The Gaelic kingdom of Dál Riada encompassed much of the southwestern
seaboard of what is now Scotland. In 841, King Coinneach mac Ailpein, more
commonly Anglicized as Kenneth MacAlpin, was crowned King of Dál Riada, inheriting it from
his father, who was killed in battle with Wrad, King of Pictavia. Kenneth's mother was a Pictish
princess.
To the east was the Kingdom of the Pictavia, the largest and most fertile kingdom in early medieval Scotia. Wrad soon died and was succeeded by his son, King Bred.
King Kenneth was both an ambitious man and one under serious
pressure. The Vikings were attacking Dál
Riada in the west. They conquered its coastlands. Either Kenneth took action,
or his kingdom might cease to exist.
The Picts had driven off both the Romans and expelled the
Angles. However, they also were being slaughtered by a Viking invasion. This
was a fact King Kenneth was happy to take advantage of, especially since, in
Gaelic Dál Riada, inheritance could be through the female line. So Kenneth had
a claim to the throne of Pictavia.
As the author of the Chronicle of Huntington put it:
Kynadius, passing into their remaining territories, turned
his arms against them and, having slain many, compelled them to take flight,
and was the first king of the Scots who acquired the monarchy of the whole of
Alban, and ruled in it over the Scots.
The Pictish king, King Bred, fell in battle against King
Kenneth and his men. From that bloody battlefield, the Scots and Picts emerged
one nation. In fact, myth to the contrary, the Picts were not wiped out. The
Gaels migrated in large numbers into the more fertile and accessible Pictavia. King
Kenneth moved his government to Scone in the east of the kingdom, brought the
kingdom's most important relic, the Stone of Destiny, from Iona, and ruled as
the two kingdoms peacefully merged.
But peace was not to be. The Vikings conquered the entire
coast of Dál Riada. Without the strength to expel the Vikings, he turned his
armies south, invading the part of (then) Northumbria north of the River Tweed.

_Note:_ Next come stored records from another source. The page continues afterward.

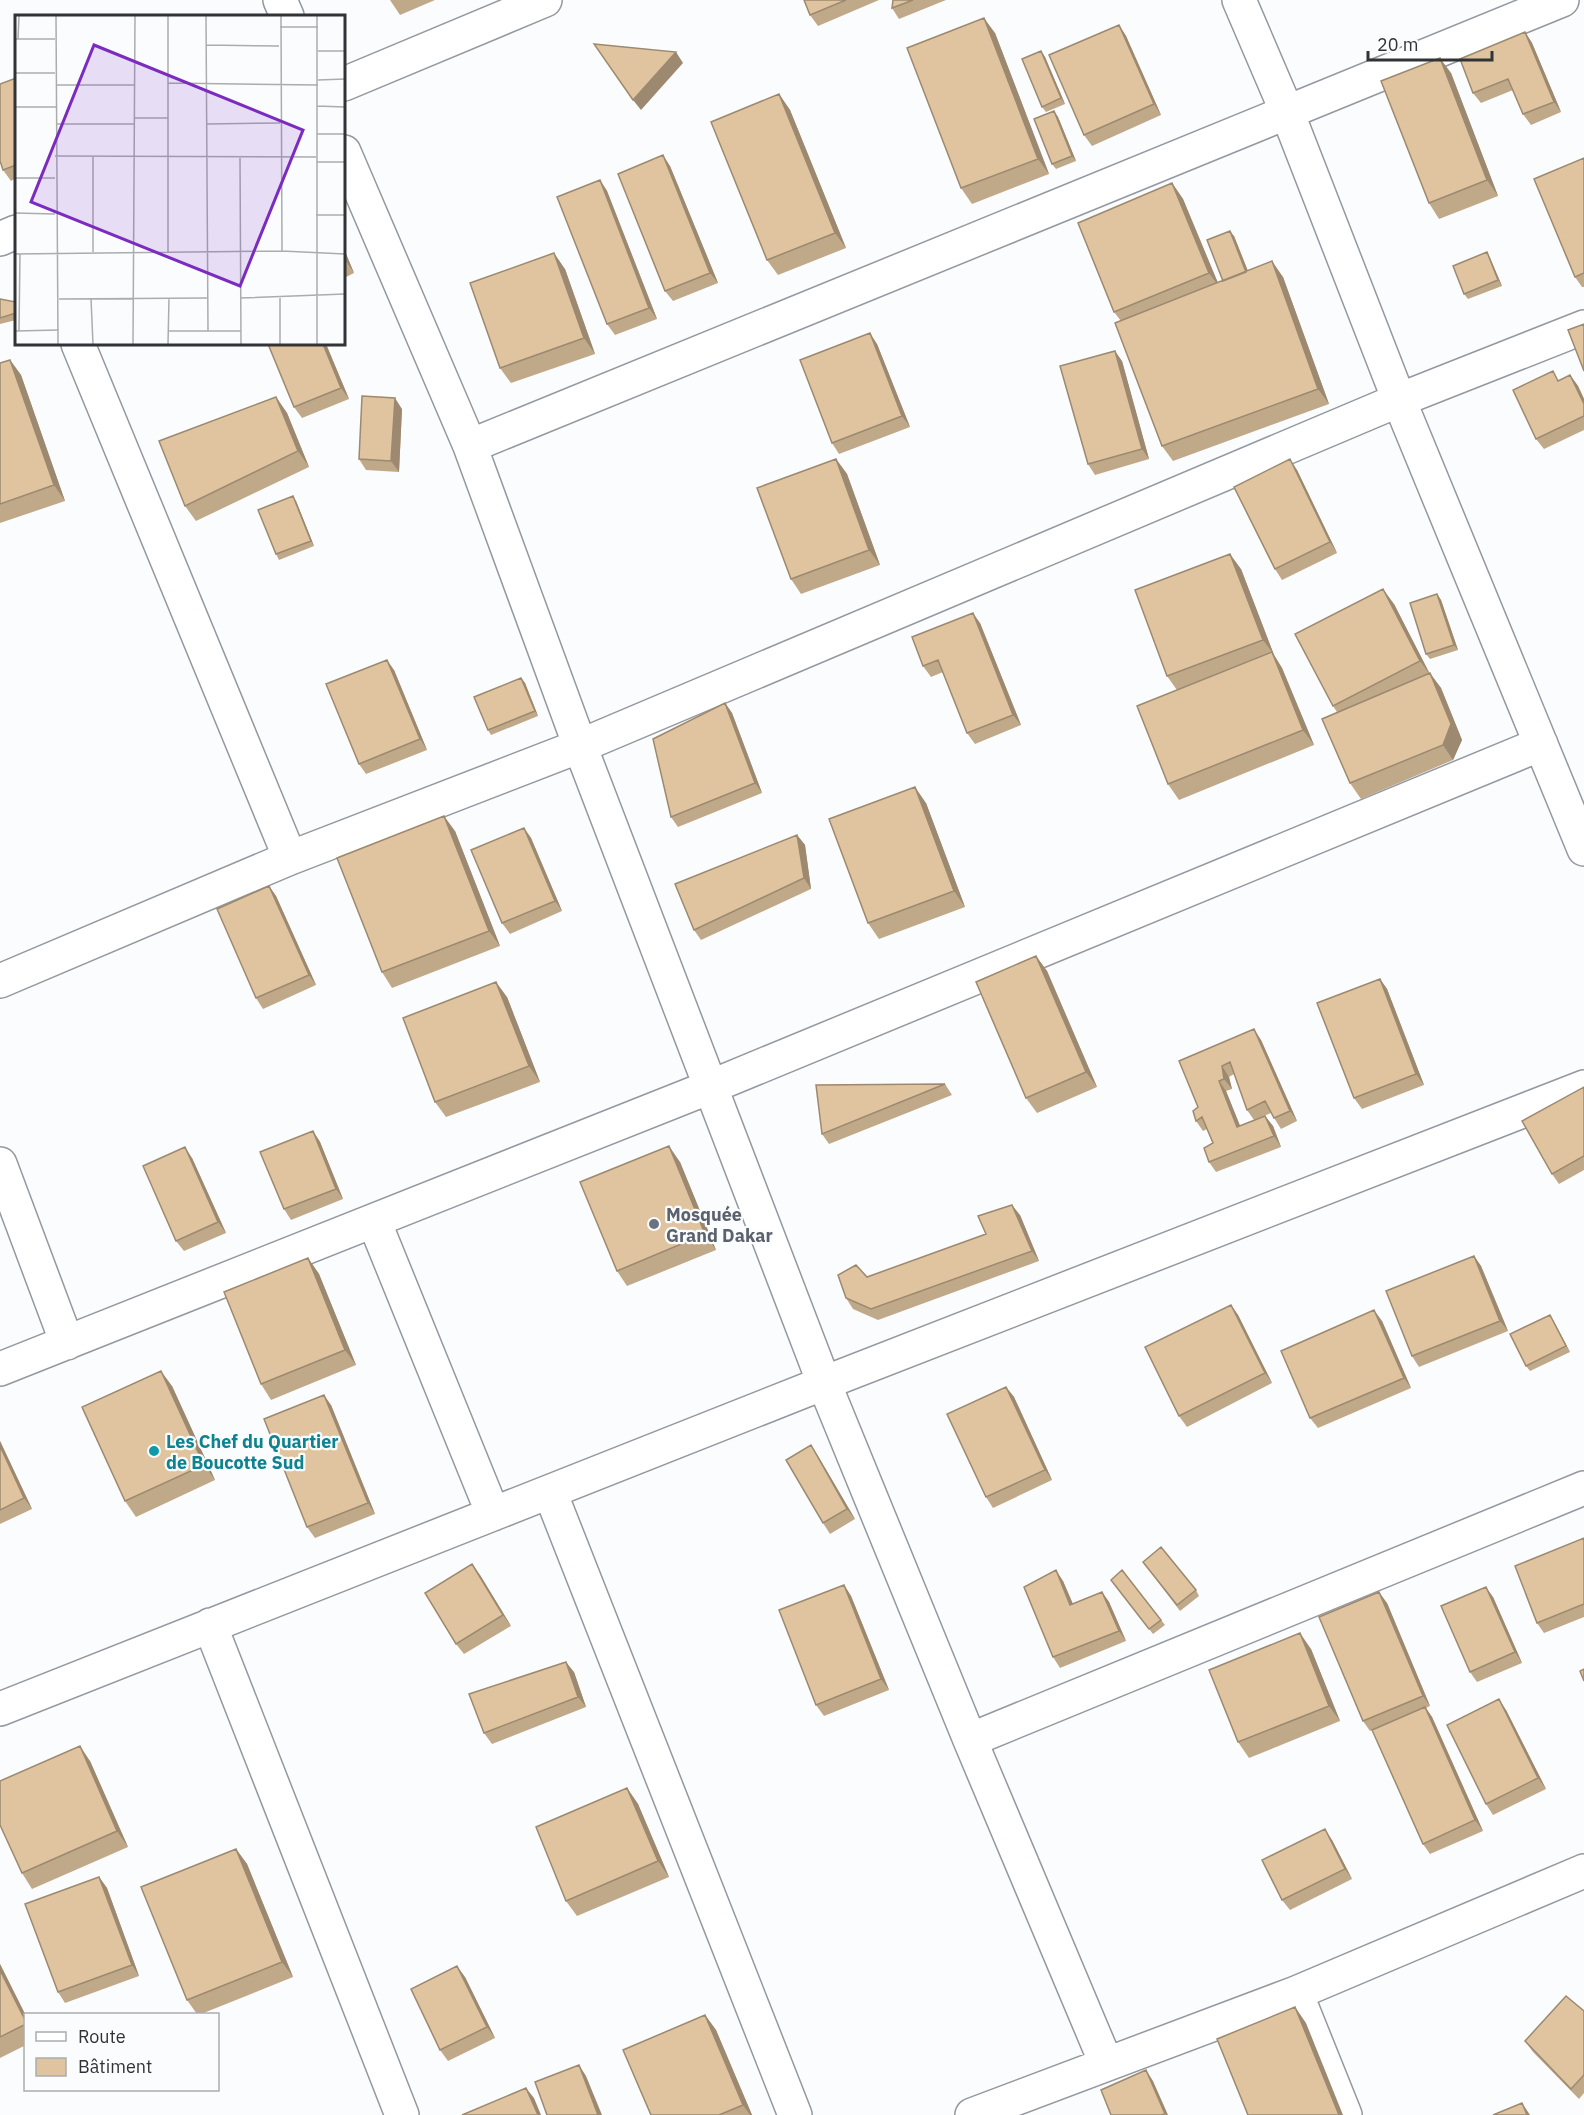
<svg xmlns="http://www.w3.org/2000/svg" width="1584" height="2115" viewBox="0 0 1584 2115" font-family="'IBM Plex Sans',sans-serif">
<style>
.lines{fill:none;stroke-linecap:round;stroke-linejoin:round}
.minor-casing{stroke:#9398a1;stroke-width:36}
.minor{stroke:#fff;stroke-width:33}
.wall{fill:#c0a989}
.shaded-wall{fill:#9c896f}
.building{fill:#dfc49f;stroke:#9c896f;stroke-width:1.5}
.worship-dot{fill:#6b7280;stroke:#fbfcfe;stroke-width:2}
.culture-dot{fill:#0f9aa8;stroke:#fbfcfe;stroke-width:2}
.labels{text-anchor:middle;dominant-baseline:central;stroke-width:4.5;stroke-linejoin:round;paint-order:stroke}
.worship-label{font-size:18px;font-weight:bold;fill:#5b616d;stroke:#fbfcfe;text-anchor:start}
.culture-label{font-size:18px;font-weight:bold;fill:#0d838f;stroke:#fbfcfe;text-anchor:start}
.inset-road{fill:none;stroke:#aaacae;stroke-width:1.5}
.view{fill:#7b2cbf;fill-opacity:0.15;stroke:#7b2cbf;stroke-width:3}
.inset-edge{fill:none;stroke:#313336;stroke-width:3}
</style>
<rect width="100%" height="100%" fill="#fbfcfe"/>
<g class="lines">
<defs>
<path id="minor" d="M280,0L287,16
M1239,0L1287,112L1399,400L1584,849
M344,84L545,0
M344,152L470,446L580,746L824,1383L970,1740L1106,2063
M0,239L16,232
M78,344L290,858
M470,446L1562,0
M0,981L290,858L580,746L1399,400L1584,327
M0,1164L67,1343
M374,1221L493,1514
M0,1369L710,1087L1541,744
M550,1492L795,2115
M210,1625L402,2115
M0,1709L824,1383L1584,1087
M970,1740L1584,1488
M1296,1993L1345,2115
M972,2115L1296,1993L1584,1871"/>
</defs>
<use href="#minor" class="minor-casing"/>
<use href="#minor" class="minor"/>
</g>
<path class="wall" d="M390,0H435L400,15Z
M804,0H879L818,26L810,15Z
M893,0H946L899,19L892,8Z
M1119,25L1126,36L1161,115L1092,146L1084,135Z
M1525,32L1532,43L1561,112L1531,125L1523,114L1513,90L1481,103L1473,93Z
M995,33L1049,174L972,204L961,188Z
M1041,51L1045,57L1065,104L1046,112L1042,107Z
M1451,73L1498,196L1439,219L1429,203Z
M16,78V178L11,181L3,170Z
M779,94L790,110L846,248L778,275L767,260Z
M1054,111L1058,117L1076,161L1056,169L1052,164Z
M1584,158V287H1582L1575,277Z
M670,166L718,283L673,301L665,291Z
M600,180L607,191L657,319L615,335L607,324Z
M1172,183L1183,199L1218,283L1223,281L1234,236L1248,271L1283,277L1329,404L1173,461L1162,446L1121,321L1114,312Z
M344,249L354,273L344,278Z
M1490,258L1502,286L1468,299L1464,294Z
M565,269L595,354L511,383L500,368Z
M0,299L16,302V320L0,324Z
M268,344H326L349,399L302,418L294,407Z
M877,344L910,427L839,454L832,443Z
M10,360L21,375L65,501L0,523V363Z
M1122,361L1149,459L1095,475L1088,464Z
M1570,375L1578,386L1584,399V430L1544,449L1536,439Z
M276,397L287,413L309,467L196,521L185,506Z
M402,409L399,472L366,470L359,459Z
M836,459L847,474L880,565L801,594L791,579Z
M1297,470L1337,553L1282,580L1275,569Z
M296,501L314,546L279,560L276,554Z
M1241,569L1274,655L1282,668L1314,745L1179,800L1168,784L1177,690L1167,676Z
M1437,594L1441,600L1458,650L1430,659L1426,654Z
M1394,604L1429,673L1441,688L1462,740L1453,760L1361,799L1350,783L1337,712L1333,706Z
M980,623L1021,725L975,744L967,733L943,672L931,677L923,666Z
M394,670L427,750L366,774L359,764Z
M521,678L525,683L538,716L491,735L488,730Z
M725,703L732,713L762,793L678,827L671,817Z
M926,803L965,907L879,939L868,923Z
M524,828L531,838L562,911L510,934L502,923Z
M455,831L500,946L392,988L382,972Z
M797,835L805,845L811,889L701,940L694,930Z
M269,886L276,896L316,985L263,1009L256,998Z
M1036,956L1047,971L1097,1087L1037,1113L1026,1098Z
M1380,979L1387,989L1424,1085L1362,1109L1354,1098Z
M507,997L540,1082L446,1117L435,1102Z
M1261,1040L1297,1121L1281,1129L1271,1113L1254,1120L1247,1110L1234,1074L1229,1077L1232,1089L1226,1091L1240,1126L1265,1116L1273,1126L1281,1147L1216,1172L1209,1162L1213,1143L1207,1129L1203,1131L1196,1121L1198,1107L1179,1061Z
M945,1084L952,1095L829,1144L822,1134Z
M1584,1087V1170L1559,1184L1552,1174Z
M313,1131L320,1142L343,1199L291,1220L284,1209Z
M192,1158L226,1233L184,1251L176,1241Z
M680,1162L716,1250L627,1286L617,1271Z
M1020,1215L1039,1261L878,1320L853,1309L846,1298L867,1277L986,1234Z
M1474,1256L1481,1266L1508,1331L1419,1367L1412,1356Z
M308,1258L319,1274L356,1365L271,1400L261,1384Z
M1231,1305L1238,1315L1272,1383L1187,1427L1179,1416Z
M1553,1320L1570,1352L1530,1371L1526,1366Z
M1382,1321L1411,1388L1318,1428L1310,1418Z
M172,1386L215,1480L136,1517L125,1501Z
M1006,1387L1014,1397L1052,1480L993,1508L986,1497Z
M331,1405L375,1514L315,1538L307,1527Z
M0,1441L32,1509L0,1524Z
M811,1445L818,1456L855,1519L830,1534L823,1523Z
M1584,1538V1617L1544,1633L1537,1623Z
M1143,1562L1196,1590L1199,1596L1180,1611Z
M1122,1570L1165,1625L1153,1634L1115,1585Z
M480,1575L511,1626L464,1654L456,1644Z
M1063,1581L1073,1604L1102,1592L1109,1602L1126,1641L1060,1668L1053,1657Z
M844,1585L851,1596L889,1690L824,1716L816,1705Z
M1493,1597L1522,1663L1477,1682L1470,1672Z
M1387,1603L1430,1706L1426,1708L1432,1717L1483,1831L1430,1854L1423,1844L1373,1730L1370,1731L1363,1721Z
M1311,1649L1340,1721L1249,1758L1238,1742Z
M574,1672L586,1707L492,1744L484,1733Z
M1506,1710L1546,1789L1493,1815L1486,1804Z
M90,1761L128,1847L32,1889L22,1873Z
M627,1788L638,1804L669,1877L577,1916L566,1901Z
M1332,1840L1352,1879L1290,1910L1282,1900Z
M236,1849L247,1864L293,1977L201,2014H197L187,2000Z
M99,1877L107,1888L139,1976L65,2003L58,1992Z
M0,1964L26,2016V2045L0,2058Z
M465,1977L495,2038L448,2061L440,2050Z
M1584,2011V2093L1579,2099L1533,2052L1525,2041Z
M705,2015L716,2030L752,2115H651Z"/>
<path class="shaded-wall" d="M984,18L995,33L1049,174L1038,159Z
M1119,25L1126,36L1161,115L1154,104Z
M1525,32L1532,43L1561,112L1554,102Z
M1041,51L1045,57L1065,104L1061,98Z
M676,52L683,63L641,110L633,100Z
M1440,58L1451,73L1498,196L1487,180Z
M779,94L790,110L846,248L835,233Z
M1054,111L1058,117L1076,161L1072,156Z
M663,155L670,166L718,283L710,273Z
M600,180L607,191L657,319L649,308Z
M1172,183L1183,199L1220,288L1209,273Z
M1230,231L1234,236L1251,279L1247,274Z
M344,249L354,273L344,258Z
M1487,252L1490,258L1502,286L1498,280Z
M554,253L565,269L595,354L584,338Z
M1272,261L1283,277L1329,404L1318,389Z
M870,333L877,344L910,427L902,416Z
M323,344H326L349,399L341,388Z
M1115,351L1122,361L1149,459L1142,449Z
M10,360L21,375L65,501L54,485Z
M1570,375L1578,386L1584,399V404Z
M276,397L287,413L309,467L298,451Z
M395,398L402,409L399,472L391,461Z
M836,459L847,474L880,565L869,550Z
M1290,459L1297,470L1337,553L1330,542Z
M293,496L296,501L314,546L311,541Z
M1230,554L1241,569L1274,655L1282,668L1314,745L1303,730L1272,652L1263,640Z
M1383,589L1394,604L1431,676L1420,661Z
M1437,594L1441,600L1458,650L1454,645Z
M973,613L980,623L1021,725L1013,715Z
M387,660L394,670L427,750L420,739Z
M1430,673L1441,688L1462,740L1453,760L1443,745Z
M521,678L525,683L538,716L535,711Z
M725,703L732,713L762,793L755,783Z
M915,787L926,803L965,907L954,891Z
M444,816L455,831L500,946L489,931Z
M524,828L531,838L562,911L555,901Z
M797,835L805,845L811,889L804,878Z
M269,886L276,896L316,985L309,975Z
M1036,956L1047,971L1097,1087L1086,1072Z
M1380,979L1387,989L1424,1085L1416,1074Z
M496,982L507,997L540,1082L529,1066Z
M1254,1029L1261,1040L1297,1121L1290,1111Z
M1222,1066L1229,1077L1232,1089L1224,1079Z
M1219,1081L1226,1091L1245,1138L1237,1127Z
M1265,1116L1273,1126L1281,1147L1274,1136Z
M313,1131L320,1142L343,1199L336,1189Z
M669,1146L680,1162L716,1250L705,1234Z
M185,1147L192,1158L226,1233L218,1222Z
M1012,1205L1020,1215L1039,1261L1032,1251Z
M1474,1256L1481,1266L1508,1331L1500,1321Z
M308,1258L319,1274L356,1365L345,1350Z
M1231,1305L1238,1315L1272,1383L1265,1373Z
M1374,1310L1382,1321L1411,1388L1404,1378Z
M1550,1315L1553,1320L1570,1352L1566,1346Z
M161,1371L172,1386L215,1480L204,1465Z
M1006,1387L1014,1397L1052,1480L1045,1470Z
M324,1395L331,1405L375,1514L368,1503Z
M0,1441L32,1509L24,1498L0,1446Z
M811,1445L818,1456L855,1519L847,1509Z
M472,1564L480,1575L511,1626L503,1615Z
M1056,1570L1063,1581L1078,1616L1070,1605Z
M844,1585L851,1596L889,1690L881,1679Z
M1486,1587L1493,1597L1522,1663L1515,1652Z
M1102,1592L1109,1602L1126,1641L1119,1631Z
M1379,1592L1387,1603L1430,1706L1423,1696Z
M1300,1633L1311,1649L1340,1721L1329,1706Z
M566,1662L574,1672L586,1707L578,1697Z
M1499,1699L1506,1710L1546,1789L1538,1778Z
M1425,1707L1432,1717L1483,1831L1475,1820Z
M80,1746L90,1761L128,1847L117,1831Z
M627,1788L638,1804L669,1877L658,1861Z
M1325,1829L1332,1840L1352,1879L1345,1869Z
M236,1849L247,1864L293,1977L282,1962Z
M99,1877L107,1888L139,1976L132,1965Z
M0,1964L26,2016V2022L0,1970Z
M457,1966L465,1977L495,2038L487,2027Z
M1295,2007L1306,2023L1343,2115H1339Z
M705,2015L716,2030L752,2115H750L743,2105Z
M579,2065L586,2076L602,2115H598Z
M1146,2070L1153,2081L1168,2115H1166L1165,2114Z
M526,2088L534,2098L541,2115H538Z
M1522,2103L1530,2115H1527Z"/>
<path class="building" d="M804,0H846L810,15Z
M893,0H913L892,8Z
M984,18L1038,159L961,188L907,48Z
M1119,25L1154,104L1084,135L1049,55Z
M1525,32L1554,102L1523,114L1508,79L1473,93L1460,59Z
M594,44L676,52L633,100Z
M1041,51L1061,98L1042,107L1022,59Z
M1440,58L1487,180L1429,203L1381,81Z
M16,78V165L3,170L0,161V84Z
M779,94L835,233L767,260L711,122Z
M1054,111L1072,156L1052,164L1034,119Z
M663,155L710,273L665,291L618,174Z
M1584,158V273L1575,277L1534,179Z
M600,180L649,308L607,324L557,197Z
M1172,183L1209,273L1114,312L1078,223Z
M1230,231L1246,272L1223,281L1207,240Z
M1487,252L1498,280L1464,294L1453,266Z
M554,253L584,338L500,368L470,283Z
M1272,261L1318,389L1162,446L1115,323Z
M0,299L16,302V313L0,318Z
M1584,324V371L1568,330Z
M870,333L902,416L832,443L800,360Z
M268,344H323L341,388L294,407Z
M1115,351L1142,449L1088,464L1060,366Z
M10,360L54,485L0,504V363Z
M1553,371L1558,381L1570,375L1584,404V416L1536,439L1513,390Z
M362,396L395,398L391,461L359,459Z
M276,397L298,451L185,506L159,441Z
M836,459L869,550L791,579L757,488Z
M1290,459L1330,542L1275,569L1234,487Z
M293,496L311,541L276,554L258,510Z
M1230,554L1263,640L1167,676L1135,590Z
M1383,589L1420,661L1333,706L1295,634Z
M1437,594L1454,645L1426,654L1410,603Z
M973,613L1013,715L967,733L938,660L923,666L912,637Z
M1272,652L1303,730L1168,784L1137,706Z
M387,660L420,739L359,764L326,684Z
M1430,673L1451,724L1443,745L1350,783L1322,719Z
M521,678L535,711L488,730L474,697Z
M725,703L755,783L671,817L653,739Z
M915,787L954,891L868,923L829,819Z
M444,816L489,931L382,972L337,858Z
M524,828L555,901L502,923L471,850Z
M797,835L804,878L694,930L675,884Z
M269,886L309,975L256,998L217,909Z
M1036,956L1086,1072L1026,1098L976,982Z
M1380,979L1416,1074L1354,1098L1317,1003Z
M496,982L529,1066L435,1102L403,1018Z
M1254,1029L1290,1111L1274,1118L1265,1101L1247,1110L1230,1062L1222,1066L1224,1079L1219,1081L1237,1127L1265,1116L1274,1136L1209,1162L1204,1148L1213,1143L1202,1117L1196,1121L1193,1111L1198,1107L1179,1061Z
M945,1084L822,1134L816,1085Z
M1584,1087V1156L1552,1174L1522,1121Z
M313,1131L336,1189L284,1209L260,1152Z
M669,1146L705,1234L617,1271L580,1182Z
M185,1147L218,1222L176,1241L143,1166Z
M1012,1205L1032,1251L871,1309L846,1298L838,1275L856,1265L867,1277L986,1234L978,1216Z
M1474,1256L1500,1321L1412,1356L1386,1291Z
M308,1258L345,1350L261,1384L224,1292Z
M1231,1305L1265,1373L1179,1416L1145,1347Z
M1374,1310L1404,1378L1310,1418L1281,1351Z
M1550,1315L1566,1346L1526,1366L1510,1334Z
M161,1371L204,1465L125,1501L82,1407Z
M1006,1387L1045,1470L986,1497L947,1414Z
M324,1395L368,1503L307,1527L264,1419Z
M811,1445L847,1509L823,1523L786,1460Z
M0,1446L24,1498L0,1510Z
M1584,1538V1604L1537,1623L1515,1566Z
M1161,1547L1196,1590L1177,1605L1143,1562Z
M472,1564L503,1615L456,1644L425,1593Z
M1056,1570L1070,1605L1102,1592L1119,1631L1053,1657L1024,1587Z
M1122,1570L1161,1620L1149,1629L1111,1580Z
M844,1585L881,1679L816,1705L779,1610Z
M1486,1587L1515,1652L1470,1672L1441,1606Z
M1379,1592L1423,1696L1363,1721L1319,1617Z
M1300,1633L1329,1706L1238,1742L1209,1670Z
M566,1662L578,1697L484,1733L469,1694Z
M1584,1669V1681L1580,1671Z
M1499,1699L1538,1778L1486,1804L1447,1725Z
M1425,1707L1475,1820L1423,1844L1372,1730Z
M80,1746L117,1831L22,1873L0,1825V1781Z
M627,1788L658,1861L566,1901L536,1827Z
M1325,1829L1345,1869L1282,1900L1262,1860Z
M236,1849L282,1962L187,2000L141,1887Z
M99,1877L132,1965L58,1992L25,1904Z
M457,1966L487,2027L440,2050L411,1989Z
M0,1970L26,2022V2024L0,2037Z
M1566,1996L1584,2011V2075L1571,2089L1525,2041Z
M1295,2007L1339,2115H1248L1217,2039Z
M705,2015L743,2105L719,2115H651L623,2050Z
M579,2065L598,2115H547L535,2082Z
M1146,2070L1165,2114L1161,2115H1111L1101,2090Z
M526,2088L538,2115H462Z
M1522,2103L1527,2115H1493Z"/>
<circle class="worship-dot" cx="654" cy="1224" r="6"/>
<circle class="culture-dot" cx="154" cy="1451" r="6"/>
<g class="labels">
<g class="worship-label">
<text x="666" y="1214">Mosquée<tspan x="666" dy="21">Grand Dakar</tspan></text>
</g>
<g class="culture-label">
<text x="166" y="1441">Les Chef du Quartier<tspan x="166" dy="21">de Boucotte Sud</tspan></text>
</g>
</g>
<g transform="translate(15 15)">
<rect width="330" height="330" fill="#fbfcfe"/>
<path class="inset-road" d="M41,1L43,329M191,1L193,316M266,1L267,236M265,12H303M0,24H40M3,24L4,1M191,30L264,31M303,36H330M0,58H40M303,65L330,64M153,68L303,70M41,70H119M302,91L330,92M0,92H41M119,103H153M41,109H119M192,109L265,108M302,119H330M40,141L301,142M78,141V237M225,143L226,329M302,147H330M0,163H40M0,198L40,199M301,200H330M153,237V1M0,239L267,236L330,239M226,283L330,279M265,283V329M44,284L192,283M76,284L78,329M0,316L44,315M4,316L5,239M153,316H226M118,329L120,1M153,329L154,283M302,329V1"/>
<path class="view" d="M79,30L288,115L225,271L16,187Z"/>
<rect width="330" height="330" class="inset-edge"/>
</g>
<rect x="24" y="2013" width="195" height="78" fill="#fbfcfe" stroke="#aaacae" stroke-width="1.5"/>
<rect x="36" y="2032" width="30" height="9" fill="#ffffff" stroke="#aaacae" stroke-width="1.5"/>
<text x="78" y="2043" font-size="18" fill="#313336">Route</text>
<rect x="36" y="2058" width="30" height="18" fill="#dfc49f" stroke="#aaacae" stroke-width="1.5"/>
<text x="78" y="2073" font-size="18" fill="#313336">Bâtiment</text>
<path d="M1368 51v9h124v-9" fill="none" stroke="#313336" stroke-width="3"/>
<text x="1377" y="51" font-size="18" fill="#313336" stroke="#fbfcfe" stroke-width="4.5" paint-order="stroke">20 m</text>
</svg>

Time after time, he invaded, burning towns as he went. By his death, he still had
not managed to take what would eventually be southeastern Scotland, but he laid
the groundwork for it.
In 858, King Kenneth I died peacefully in his bed from a
tumor. Because succession was by tanistry (inheritance by second-in-command), his
brother King Donald I inherited the throne of Alba, forming the Alpínid
dynasty, which ruled Scotland for two hundred years.